The above discussion concerned analysis of data which was in hand. Another important application of statistical techniques is to forecast the outcomes of future experiments, which is increasingly expected by funding agencies wishing to compare the capabilities of competing proposals. A Figure of Merit (FoM) is defined for each experiment, and used to rank experiments. More ambitiously, the same techniques can be used to optimize the design of a survey in order to maximize the likely science return (e.g. Ref. [43]).
The leading approach presently is the Fisher information matrix approach, introduced to cosmology in Ref. [44] and popularized especially when adopted by the initial report of the Dark Energy Task Force [45]. The Fisher matrix measures the second derivatives of the likelihood around its maximum, and in a gaussian approximation is used to estimate the expected uncertainty in parameters around some selected fiducial model. For instance, the DETF FoM considers the uncertainty on the two parameters of the dark energy equation of state defined by the form w = w0 + (1 − a)wa, taking the fiducial model to be ΛCDM (w0 = −1, wa = 0), defining the FoM to be the inverse area of the 95% confidence region. The likelihood is determined via a model of how well the instrument will perform, possibly through analysis of a simulated data stream.
An important caveat is the following: an experiment capable of reducing the volume of permitted parameter space by say a factor of 10 should in no way be considered as having a 90% chance of measuring those parameters as different from some special value. An example is whether upcoming data can exclude the cosmological constant model in favour of dark energy. What the Fisher FoM shows is the reduction in allowed parameter volume provided that the dark energy model is correct. However that assumption is actually what we wish to test; it is perfectly possible that it is the cosmological constant model which is correct and then no amount of improvement to the uncertainty will rule it out. Once again, to develop a full picture we need to consider multiple models, and hence model selection statistics.

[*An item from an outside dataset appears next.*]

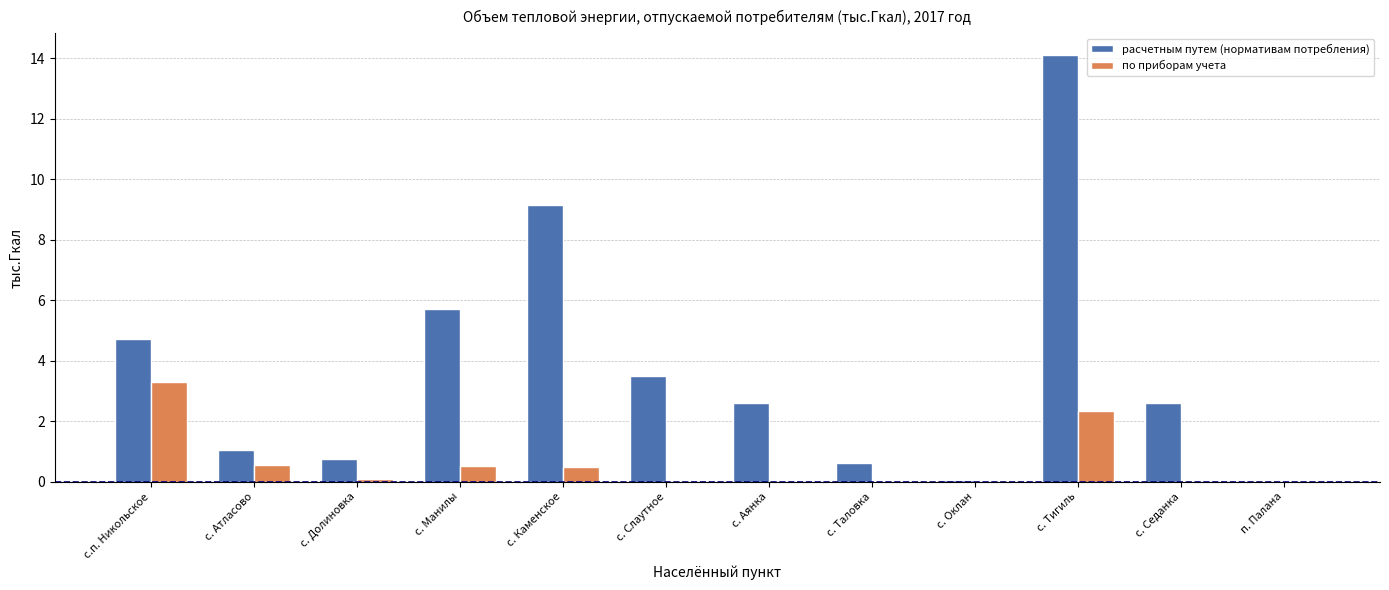

Which series has the largest range (max minus min)?

расчетным путем (нормативам потребления)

5.2. Model selection approaches
Model selection forecasting, pioneered for cosmology in Refs. [36, 46], instead forecasts the ability of upcoming experiments to carry out model comparisons. Let's restrict to the simplest case of two models, one nested within another, though the generalization to other circumstances is straightforward.
The very simplest model selection question is to assume that the nested model (say ΛCDM) is true, and ask whether a given experiment would be able to rule out the more complex alternative. Data is simulated only for the ΛCDM model, as with the Fisher analysis, and the Bayes factor between ΛCDM and the parametrized dark energy model calculated. This shows how strongly the experiment will rule out the dark energy model if it is wrong.
More generally, one may wish to consider the dark energy model as the correct one, and ask whether the simpler model can be excluded. This is more complex, as the outcome depends on the actual parameters of the dark energy model (known as the fiducial parameters), and hence has to be considered as a function of them. This leads to the concept of the Bayes factor plot, showing the expected Bayes factor as a function of fiducial parameters [46]. A suitable FoM may be to minimize the area in fiducial parameter space in which the wrong model cannot be ruled out by the proposed experiment. Alternatively, one can study the distribution of the Bayes factor weighted by present knowledge of the parameters, to predict the probability distribution of expected outcomes of the experiment [36].
Examples of cosmological model selection forecasts can be found in Refs. [36, 46, 38].